TEXTE À LIRE ::
Les lieux-dits en effet nous apprennent beaucoup de choses : comme
l’écrivait un grand linguiste et toponymiste du début
du siècle, Albert Dauzat (décédé en
1955), les noms de lieux et lieux-dits sont des témoins
de l’histoire du peuplement et de l’histoire du paysage.
Pourquoi le nom de lieu permet-il de reconstituer l’histoire
du peuplement ? Parce que, comme je l’écrivais dans
mon dernier ouvrage (2009, p. 19), « le nom de lieu
est, en principe, stable, quand un peuple change de langue...
Les noms de lieux-dits apparaissent ainsi comme des fossiles qui
forment des couches historiques superposées, à la
manière des sédiments en géologie. ».
L’identité du Haut Sornin ? Mais qu’est-ce
que le Haut Sornin ? Selon Jean Mortamet, un haut plateau qui
était difficile d’accès, entre le Beaujolais
et le Brionnais, un haut plateau encore appelé le Cirque
du Haut Sornin dont Propières est le centre, situé
au nord-est du Haut Mussy, lui-même situé
à la frontière orientale du Haut Chauffailles. Une
partie de ce cirque du Haut Sornin, Propières et ses environs,
a fait jadis partie du Brionnais, ou plutôt de ce qu’on
appelait le Grand Brionnais (Fig. 1). La limite orientale
de ce Grand Brionnais du XI° au XIII° siècle s’étendait
jusqu’à Azolette, Propières, et Ajoux.
Fig. 1 - Limites du Brionnais aux XII-XII siècle, d’après
Mouterde (1900) et G. van Eeckhout (2002).
Cette partie du Haut Sornin était incluse dans ce qu’on
appelle le Brionnais de l’est (aujourd’hui cantons
de Chauffailles et La Clayette), situé sur la rive gauche
du Sornin. Courtépée appelait cette partie du Brionnais,
le Mâconnais, car les paroisses des cantons actuels de La
Clayette et Chauffailles étaient des paroisses mâconnaises.
Nous identifions déjà sur ce point une différence
dans le Haut Sornin, car si Azolette était bien une paroisse
mâconnaise, Propières en revanche était une
paroisse du diocèse d’Autun et faisait partie de
l’archiprêtré du Bois-Sainte-Marie. Cette discordance
entre deux paroisses voisines en Haut Sornin n’est pas la
seule ; on ne peut donc fonder l’identité de cette
région sur ces données de nature historique qui
font du Haut Sornin une mini-région assez disparate et
qui, de ce point de vue, manque d’homogénéité.

CONSIGNE ::
Rédigez la suite du texte sur le Haut Sornin, en reprenant juste après sa dernière phrase. Les enregistrements qui viennent ensuite forment un matériau distinct du texte.

(Enregistrements de données)
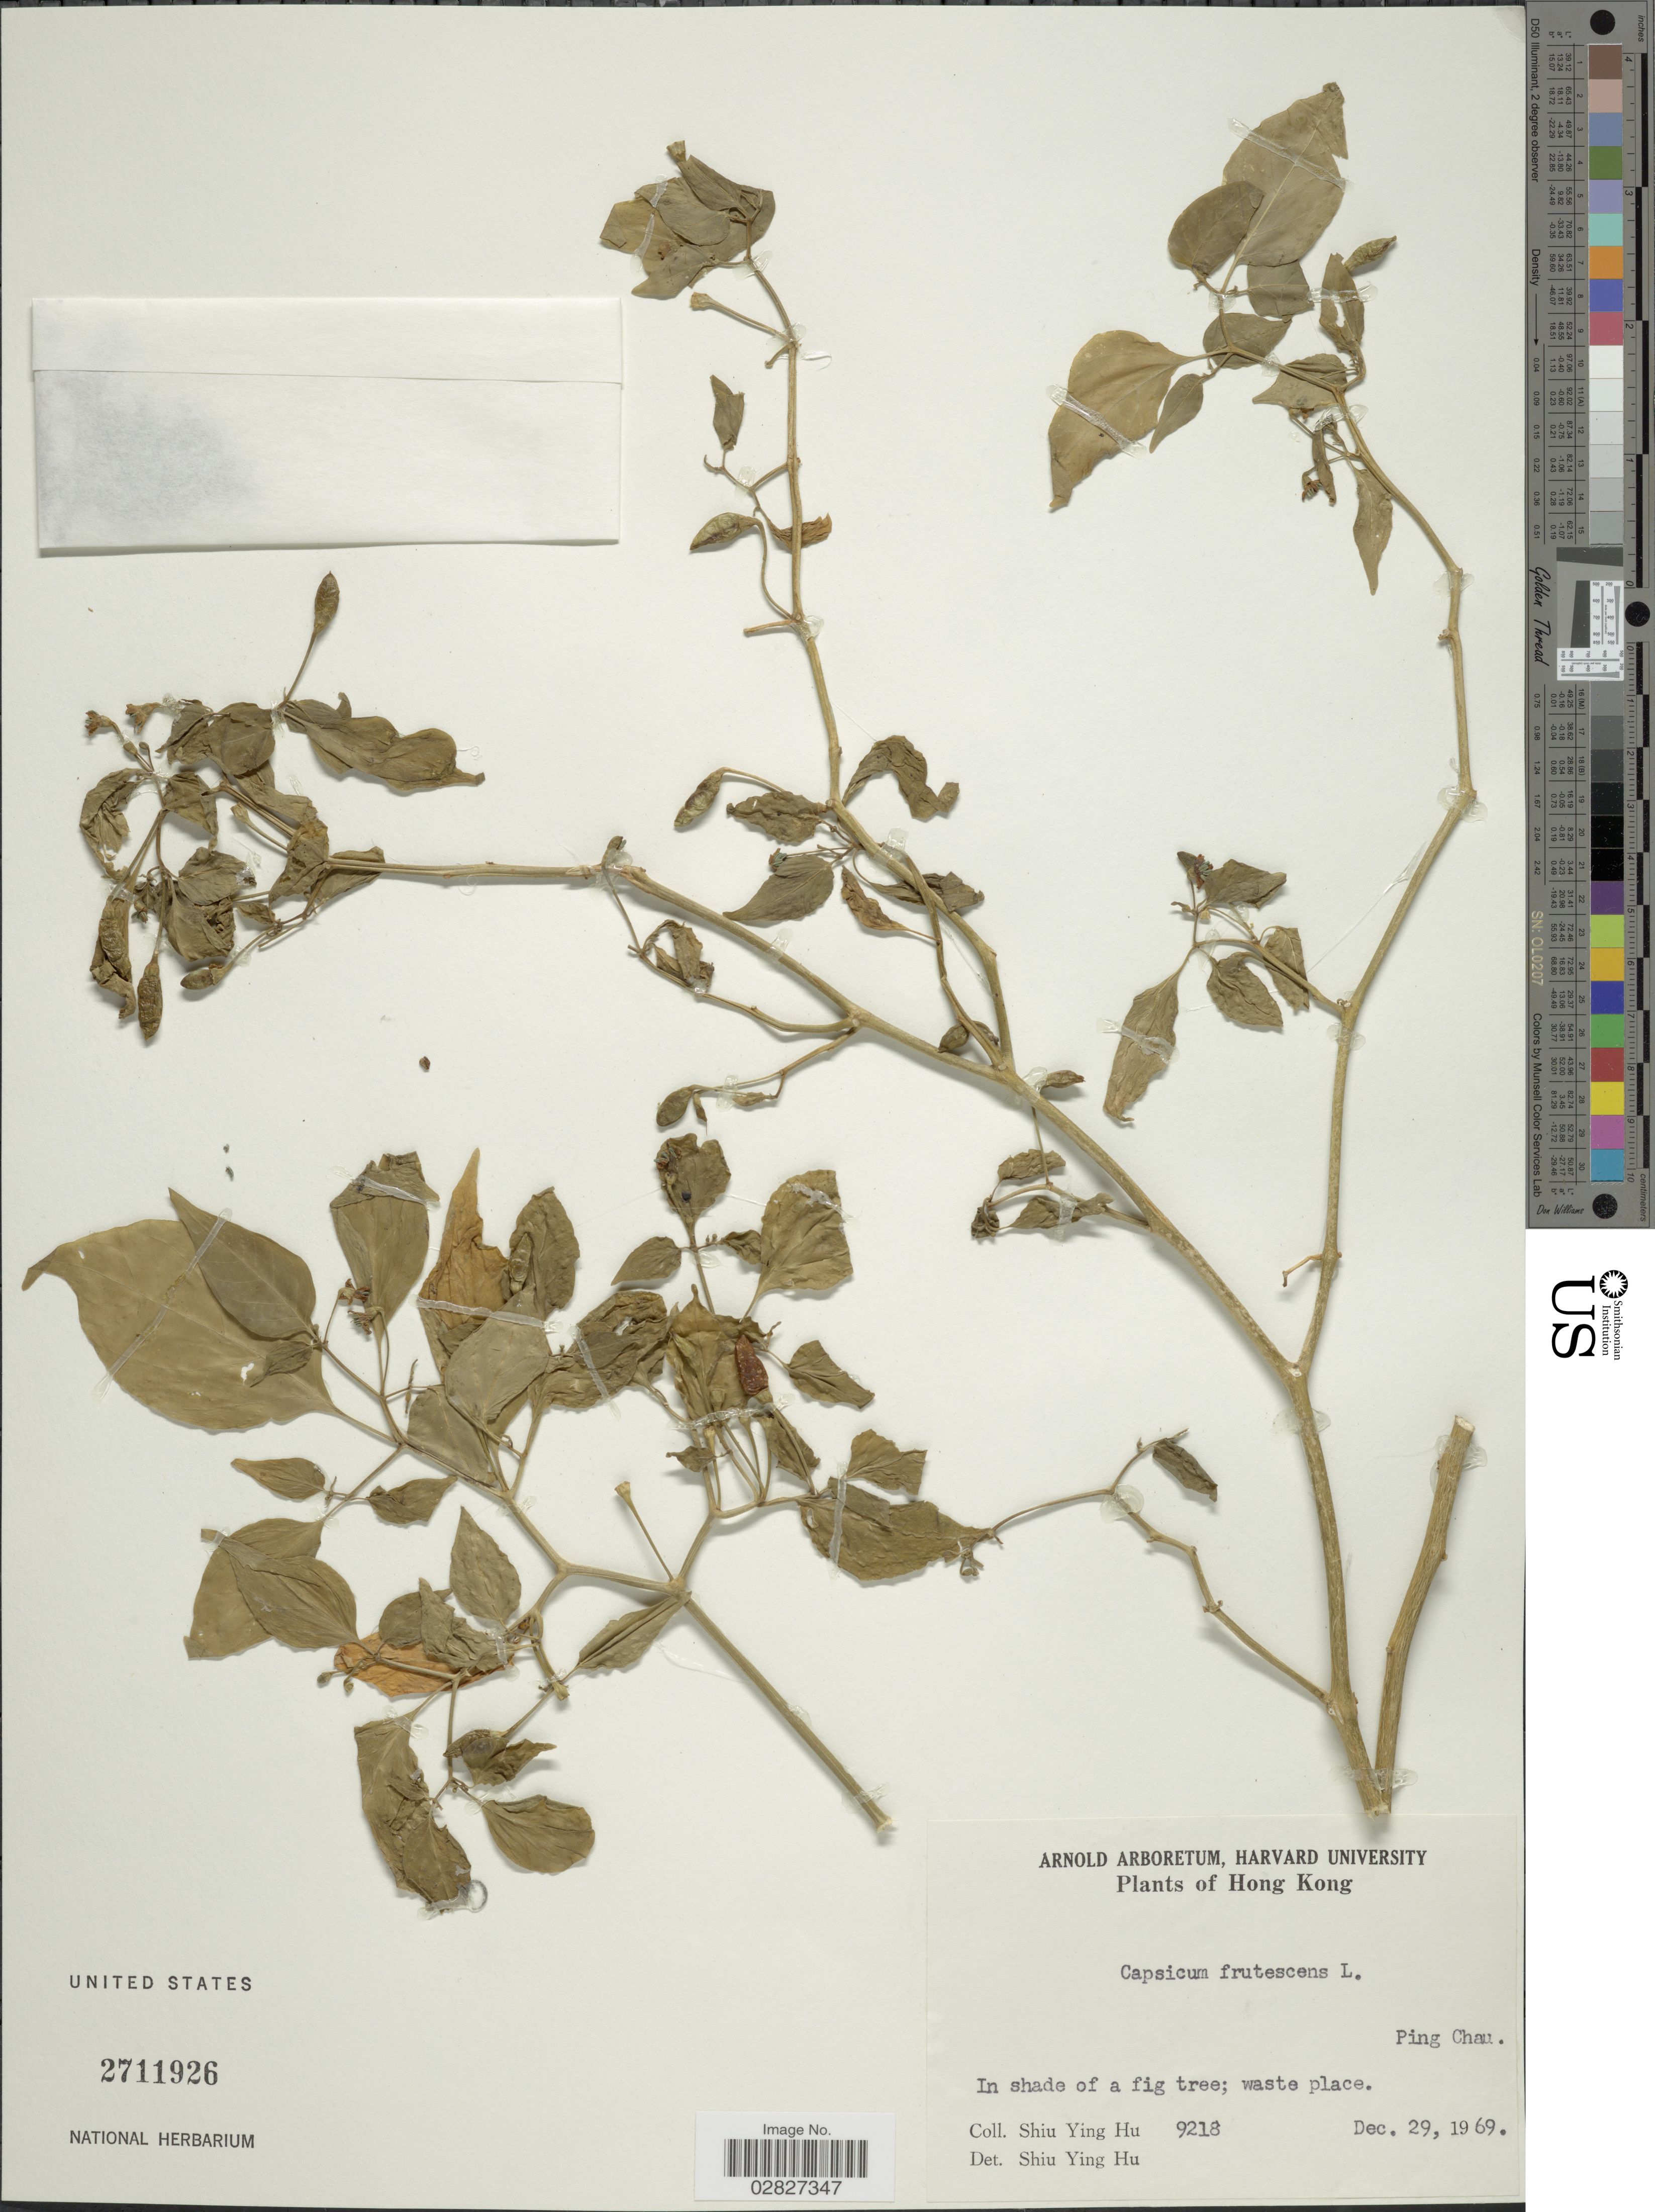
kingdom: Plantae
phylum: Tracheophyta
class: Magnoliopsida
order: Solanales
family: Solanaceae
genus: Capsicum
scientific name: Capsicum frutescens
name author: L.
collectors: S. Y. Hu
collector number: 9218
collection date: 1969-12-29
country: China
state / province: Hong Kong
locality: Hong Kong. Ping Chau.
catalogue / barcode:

RÉPONSE ATTENDUE ::
Existe-t-il d’autres critères d’identification
? Nous allons tenter de les mettre au jour.
Les critères qui différencient les Brionnais de
l’ouest et de l’est sont d’abord de
nature géologique (Fig. 2).
Fig. 2 - Géologie du Brionnais, d’après L.
Tacher, École polytechnique de Lausanne.
On identifie un Brionnais de l’ouest sur des sédiments
marins de nature marno-calcaire et un Brionnais de l’est,
sur le socle granitique primaire qui s’est soulevé
lors de la catastrophe du plissement alpin. Cette frontière
géologique passe par une ligne qui part d’Ozolles,
passe à l’ouest de Curbigny, de La Clayette et de
Châteauneuf et suit le Sornin jusqu’à Saint
Denis de Cabanne. Ce sont des critères analogues qui permettent
de préciser l’identité du Haut Sornin et qui
le différencient du Brionnais de l’est.
Je m’inspirerai ici des données géologiques
décrites par Bruno Rousselle (Fig. 3). Nous sommes toujours
sur le massif primaire qui s’est soulevé lors
du plissement alpin, mais il forme ici un socle élevé,
le fameux Cirque du Haut Sornin.
Fig. 3 - Extrait de Bruno Rousselle dans Géologie du
Haut Sornin.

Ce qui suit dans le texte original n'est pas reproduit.